# Task to carry out
Output exactly the lines below, starting with the line that has "71.155 136.5575 90))" and going on through the line that has "(at 208.57875 122.88875))", both included, and no other lines.

# Input for this task

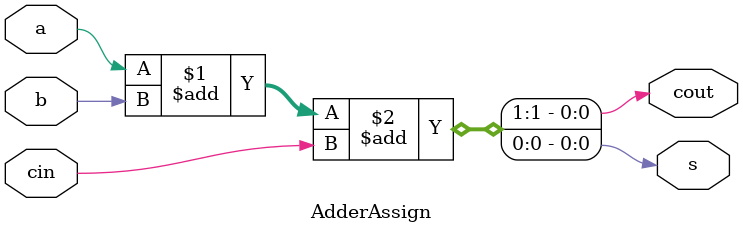
<source format=v>
`timescale 1ns / 1ps


module AdderAssign(cout, s, a, b, cin);
output cout;
output s;
input a;
input b;
input cin;
assign {cout,s} = a + b + cin;
endmodule

</source>
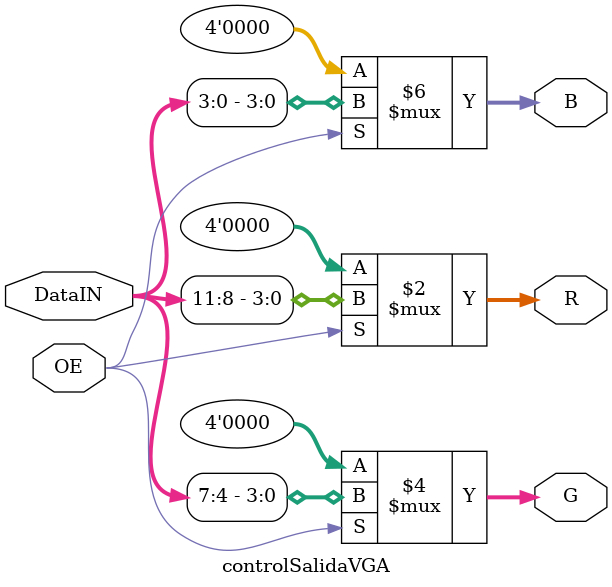
<source format=v>
`timescale 1ns / 1ps
module controlSalidaVGA(
		input [11:0] DataIN,
		input OE,
		output [3:0] R,
		output [3:0] G,
		output [3:0] B
    );

	 assign R = OE ? DataIN[11:8] : 3'b000;
	 assign G = OE ? DataIN[7:4] : 3'b000;
	 assign B = OE ? DataIN[3:0] : 3'b000;
	
endmodule

</source>
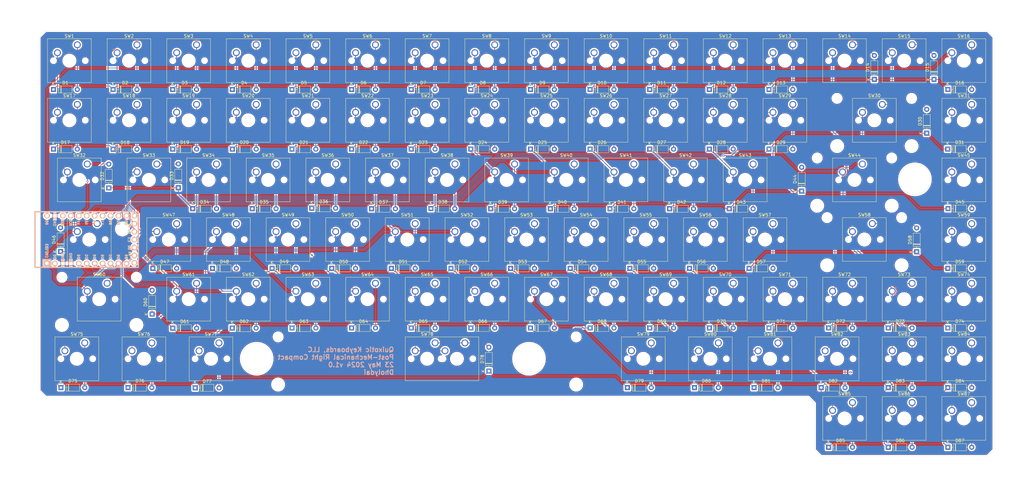
<source format=kicad_pcb>
(kicad_pcb
	(version 20240108)
	(generator "pcbnew")
	(generator_version "8.0")
	(general
		(thickness 1.6)
		(legacy_teardrops no)
	)
	(paper "B")
	(title_block
		(title "Post-Mechanical Right Compact")
		(date "2024-05-23")
		(rev "1.0")
		(company "Quixotic Keyboards, LLC")
	)
	(layers
		(0 "F.Cu" signal)
		(31 "B.Cu" signal)
		(32 "B.Adhes" user "B.Adhesive")
		(33 "F.Adhes" user "F.Adhesive")
		(34 "B.Paste" user)
		(35 "F.Paste" user)
		(36 "B.SilkS" user "B.Silkscreen")
		(37 "F.SilkS" user "F.Silkscreen")
		(38 "B.Mask" user)
		(39 "F.Mask" user)
		(40 "Dwgs.User" user "User.Drawings")
		(41 "Cmts.User" user "User.Comments")
		(42 "Eco1.User" user "User.Eco1")
		(43 "Eco2.User" user "User.Eco2")
		(44 "Edge.Cuts" user)
		(45 "Margin" user)
		(46 "B.CrtYd" user "B.Courtyard")
		(47 "F.CrtYd" user "F.Courtyard")
		(48 "B.Fab" user)
		(49 "F.Fab" user)
		(50 "User.1" user)
		(51 "User.2" user)
		(52 "User.3" user)
		(53 "User.4" user)
		(54 "User.5" user)
		(55 "User.6" user)
		(56 "User.7" user)
		(57 "User.8" user)
		(58 "User.9" user)
	)
	(setup
		(pad_to_mask_clearance 0)
		(allow_soldermask_bridges_in_footprints no)
		(grid_origin 64.405 66.0175)
		(pcbplotparams
			(layerselection 0x00010fc_ffffffff)
			(plot_on_all_layers_selection 0x0000000_00000000)
			(disableapertmacros no)
			(usegerberextensions no)
			(usegerberattributes no)
			(usegerberadvancedattributes no)
			(creategerberjobfile no)
			(dashed_line_dash_ratio 12.000000)
			(dashed_line_gap_ratio 3.000000)
			(svgprecision 4)
			(plotframeref no)
			(viasonmask no)
			(mode 1)
			(useauxorigin no)
			(hpglpennumber 1)
			(hpglpenspeed 20)
			(hpglpendiameter 15.000000)
			(pdf_front_fp_property_popups yes)
			(pdf_back_fp_property_popups yes)
			(dxfpolygonmode yes)
			(dxfimperialunits yes)
			(dxfusepcbnewfont yes)
			(psnegative no)
			(psa4output no)
			(plotreference yes)
			(plotvalue no)
			(plotfptext yes)
			(plotinvisibletext no)
			(sketchpadsonfab no)
			(subtractmaskfromsilk yes)
			(outputformat 1)
			(mirror no)
			(drillshape 0)
			(scaleselection 1)
			(outputdirectory "./CAM")
		)
	)
	(net 0 "")
	(net 1 "Net-(D1-A)")
	(net 2 "Row0")
	(net 3 "Net-(D17-A)")
	(net 4 "Row1")
	(net 5 "Net-(D18-A)")
	(net 6 "Net-(D19-A)")
	(net 7 "Net-(D20-A)")
	(net 8 "Net-(D21-A)")
	(net 9 "Net-(D22-A)")
	(net 10 "Net-(D23-A)")
	(net 11 "Row5")
	(net 12 "Net-(D24-A)")
	(net 13 "Net-(D25-A)")
	(net 14 "Net-(D26-A)")
	(net 15 "Net-(D27-A)")
	(net 16 "Net-(D28-A)")
	(net 17 "Net-(D29-A)")
	(net 18 "Net-(D30-A)")
	(net 19 "Net-(D31-A)")
	(net 20 "Net-(D32-A)")
	(net 21 "Net-(D33-A)")
	(net 22 "Row2")
	(net 23 "Net-(D34-A)")
	(net 24 "Net-(D35-A)")
	(net 25 "Net-(D36-A)")
	(net 26 "Net-(D37-A)")
	(net 27 "Net-(D38-A)")
	(net 28 "Net-(D39-A)")
	(net 29 "Net-(D40-A)")
	(net 30 "Net-(D41-A)")
	(net 31 "Net-(D42-A)")
	(net 32 "Net-(D43-A)")
	(net 33 "Net-(D51-A)")
	(net 34 "Row3")
	(net 35 "Net-(D52-A)")
	(net 36 "Net-(D53-A)")
	(net 37 "Net-(D54-A)")
	(net 38 "Net-(D55-A)")
	(net 39 "Net-(D56-A)")
	(net 40 "Row4")
	(net 41 "Net-(D75-A)")
	(net 42 "Net-(D76-A)")
	(net 43 "Net-(D77-A)")
	(net 44 "Net-(D78-A)")
	(net 45 "Net-(D79-A)")
	(net 46 "Net-(D80-A)")
	(net 47 "Net-(D81-A)")
	(net 48 "Net-(D82-A)")
	(net 49 "Net-(D83-A)")
	(net 50 "Net-(D84-A)")
	(net 51 "Net-(D85-A)")
	(net 52 "Net-(D86-A)")
	(net 53 "Net-(D87-A)")
	(net 54 "Col0")
	(net 55 "Col1")
	(net 56 "Col2")
	(net 57 "Col3")
	(net 58 "Col4")
	(net 59 "Col5")
	(net 60 "Col6")
	(net 61 "Col7")
	(net 62 "Col8")
	(net 63 "Col9")
	(net 64 "Col10")
	(net 65 "Col11")
	(net 66 "Col12")
	(net 67 "Col13")
	(net 68 "Col14")
	(net 69 "Col15")
	(net 70 "GND")
	(net 71 "unconnected-(U1-RST-Pad22)")
	(net 72 "unconnected-(U1-8{slash}PB4-Pad11)")
	(net 73 "+5V")
	(net 74 "unconnected-(U1-9{slash}PB5-Pad12)")
	(net 75 "Net-(D48-A)")
	(net 76 "Net-(D49-A)")
	(net 77 "Net-(D50-A)")
	(net 78 "Net-(D44-A)")
	(net 79 "Net-(D45-A)")
	(net 80 "Net-(D46-A)")
	(net 81 "Net-(D47-A)")
	(net 82 "Net-(D58-A)")
	(net 83 "Net-(D59-A)")
	(net 84 "Net-(D57-A)")
	(net 85 "Net-(D60-A)")
	(net 86 "Net-(D61-A)")
	(net 87 "Net-(D62-A)")
	(net 88 "Net-(D63-A)")
	(net 89 "Net-(D64-A)")
	(net 90 "Net-(D65-A)")
	(net 91 "Net-(D66-A)")
	(net 92 "Net-(D67-A)")
	(net 93 "Net-(D68-A)")
	(net 94 "Net-(D69-A)")
	(net 95 "Net-(D70-A)")
	(net 96 "Net-(D71-A)")
	(net 97 "Net-(D72-A)")
	(net 98 "Net-(D74-A)")
	(net 99 "Net-(D73-A)")
	(net 100 "Net-(D2-A)")
	(net 101 "Net-(D3-A)")
	(net 102 "Net-(D4-A)")
	(net 103 "Net-(D5-A)")
	(net 104 "Net-(D6-A)")
	(net 105 "Net-(D7-A)")
	(net 106 "Net-(D8-A)")
	(net 107 "Net-(D9-A)")
	(net 108 "Net-(D10-A)")
	(net 109 "Net-(D11-A)")
	(net 110 "Net-(D12-A)")
	(net 111 "Net-(D13-A)")
	(net 112 "Net-(D14-A)")
	(net 113 "Net-(D15-A)")
	(net 114 "Net-(D16-A)")
	(footprint "Button_Switch_Keyboard:SW_Cherry_MX_1.00u_PCB" (layer "F.Cu") (at 286.045 70.4975))
	(footprint "Diode_THT:D_DO-35_SOD27_P7.62mm_Horizontal" (layer "F.Cu") (at 189.475 122.8275))
	(footprint "Diode_THT:D_DO-35_SOD27_P7.62mm_Horizontal" (layer "F.Cu") (at 350.195 81.5475 90))
	(footprint "Diode_THT:D_DO-35_SOD27_P7.62mm_Horizontal" (layer "F.Cu") (at 354.585 103.8275))
	(footprint "Button_Switch_Keyboard:SW_Cherry_MX_1.00u_PCB" (layer "F.Cu") (at 114.595 70.4975))
	(footprint "Button_Switch_Keyboard:SW_Cherry_MX_1.00u_PCB" (layer "F.Cu") (at 114.595 89.5475))
	(footprint "Button_Switch_Keyboard:SW_Cherry_MX_1.00u_PCB" (layer "F.Cu") (at 362.2525 184.7975))
	(footprint "Diode_THT:D_DO-35_SOD27_P7.62mm_Horizontal" (layer "F.Cu") (at 183.175 84.785))
	(footprint "Button_Switch_Keyboard:SW_Cherry_MX_1.00u_PCB" (layer "F.Cu") (at 228.895 70.4975))
	(footprint "Button_Switch_Keyboard:SW_Cherry_MX_1.00u_PCB" (layer "F.Cu") (at 362.2525 165.7475))
	(footprint "Diode_THT:D_DO-35_SOD27_P7.62mm_Horizontal" (layer "F.Cu") (at 71.155 136.5575 90))
	(footprint "Button_Switch_Keyboard:SW_Cherry_MX_1.00u_PCB" (layer "F.Cu") (at 324.1525 184.7975))
	(footprint "Diode_THT:D_DO-35_SOD27_P7.62mm_Horizontal" (layer "F.Cu") (at 100.395 156.5375 90))
	(footprint "Diode_THT:D_DO-35_SOD27_P7.62mm_Horizontal" (layer "F.Cu") (at 252.23875 180.035))
	(footprint "Diode_THT:D_DO-35_SOD27_P7.62mm_Horizontal" (layer "F.Cu") (at 265.7275 122.88875))
	(footprint "Dholydai_MX:SW_Cherry_MX_1.6666u_PCB" (layer "F.Cu") (at 82.845 127.6475))
	(footprint "Button_Switch_Keyboard:SW_Cherry_MX_1.00u_PCB" (layer "F.Cu") (at 343.2 146.6975))
	(footprint "Diode_THT:D_DO-35_SOD27_P7.62mm_Horizontal" (layer "F.Cu") (at 272.075 141.935))
	(footprint "Button_Switch_Keyboard:SW_Cherry_MX_1.00u_PCB" (layer "F.Cu") (at 305.095 70.4975))
	(footprint "Diode_THT:D_DO-35_SOD27_P7.62mm_Horizontal" (layer "F.Cu") (at 291.125 141.935))
	(footprint "Diode_THT:D_DO-35_SOD27_P7.62mm_Horizontal" (layer "F.Cu") (at 354.6325 199.085))
	(footprint "Dholydai_MX:SW_Cherry_MX_2.6666u_PCB" (layer "F.Cu") (at 327.325 108.5975))
	(footprint "Diode_THT:D_DO-35_SOD27_P7.62mm_Horizontal" (layer "F.Cu") (at 208.57875 122.88875))
	(footprint "Diode_THT:D_DO-35_SOD27_P7.62mm_Horizontal" (layer "F.Cu") (at 132.375 122.8675))
	(footprint "Diode_THT:D_DO-35_SOD27_P7.62mm_Horizontal" (layer "F.Cu") (at 71.26 180.035))
	(footprint "Button_Switch_Keyboard:SW_Cherry_MX_1.00u_PCB" (layer "F.Cu") (at 362.245 108.5975))
	(footprint "Diode_THT:D_DO-35_SOD27_P7.62mm_Horizontal" (layer "F.Cu") (at 202.23 160.985))
	(footprint "Diode_THT:D_DO-35_SOD27_P7.62mm_Horizontal" (layer "F.Cu") (at 68.875 103.835))
	(footprint "Button_Switch_Keyboard:SW_Cherry_MX_1.00u_PCB"
		(layer "F.Cu")
		(uuid "2bef702b-79bb-4bfe-8ee3-34c892b6e4fd")
		(at 152.695 89.5475)
		(descr "Cherry MX keyswitch, 1.00u, PCB mount, http://cherryamericas.com/wp-content/uploads/2014/12/mx_cat.pdf")
		(tags "Cherry MX keyswitch 1.00u PCB")
		(property "Reference" "SW21"
			(at -2.54 -2.794 0)
			(layer "F.SilkS")
			(uuid "3f4ab3b7-40a7-4ce5-98a9-8a313b71ed5d")
			(effects
				(font
					(size 1 1)
					(thickness 0.15)
				)
			)
		)
		(property "Value" "SW_Push"
			(at -2.54 12.954 0)
			(layer "F.Fab")
			(uuid "f78fb135-aee3-4032-bc80-3326d36cc5fd")
			(effects
				(font
					(size 1 1)
					(thickness 0.15)
				)
			)
		)
		(property "Footprint" "Button_Switch_Keyboard:SW_Cherry_MX_1.00u_PCB"
			(at 0 0 0)
			(unlocked yes)
			(layer "
... [3218297 chars truncated]
</source>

# Output for this task
	(footprint "Diode_THT:D_DO-35_SOD27_P7.62mm_Horizontal" (layer "F.Cu") (at 71.155 136.5575 90))
	(footprint "Button_Switch_Keyboard:SW_Cherry_MX_1.00u_PCB" (layer "F.Cu") (at 324.1525 184.7975))
	(footprint "Diode_THT:D_DO-35_SOD27_P7.62mm_Horizontal" (layer "F.Cu") (at 100.395 156.5375 90))
	(footprint "Diode_THT:D_DO-35_SOD27_P7.62mm_Horizontal" (layer "F.Cu") (at 252.23875 180.035))
	(footprint "Diode_THT:D_DO-35_SOD27_P7.62mm_Horizontal" (layer "F.Cu") (at 265.7275 122.88875))
	(footprint "Dholydai_MX:SW_Cherry_MX_1.6666u_PCB" (layer "F.Cu") (at 82.845 127.6475))
	(footprint "Button_Switch_Keyboard:SW_Cherry_MX_1.00u_PCB" (layer "F.Cu") (at 343.2 146.6975))
	(footprint "Diode_THT:D_DO-35_SOD27_P7.62mm_Horizontal" (layer "F.Cu") (at 272.075 141.935))
	(footprint "Button_Switch_Keyboard:SW_Cherry_MX_1.00u_PCB" (layer "F.Cu") (at 305.095 70.4975))
	(footprint "Diode_THT:D_DO-35_SOD27_P7.62mm_Horizontal" (layer "F.Cu") (at 291.125 141.935))
	(footprint "Diode_THT:D_DO-35_SOD27_P7.62mm_Horizontal" (layer "F.Cu") (at 354.6325 199.085))
	(footprint "Dholydai_MX:SW_Cherry_MX_2.6666u_PCB" (layer "F.Cu") (at 327.325 108.5975))
	(footprint "Diode_THT:D_DO-35_SOD27_P7.62mm_Horizontal" (layer "F.Cu") (at 208.57875 122.88875))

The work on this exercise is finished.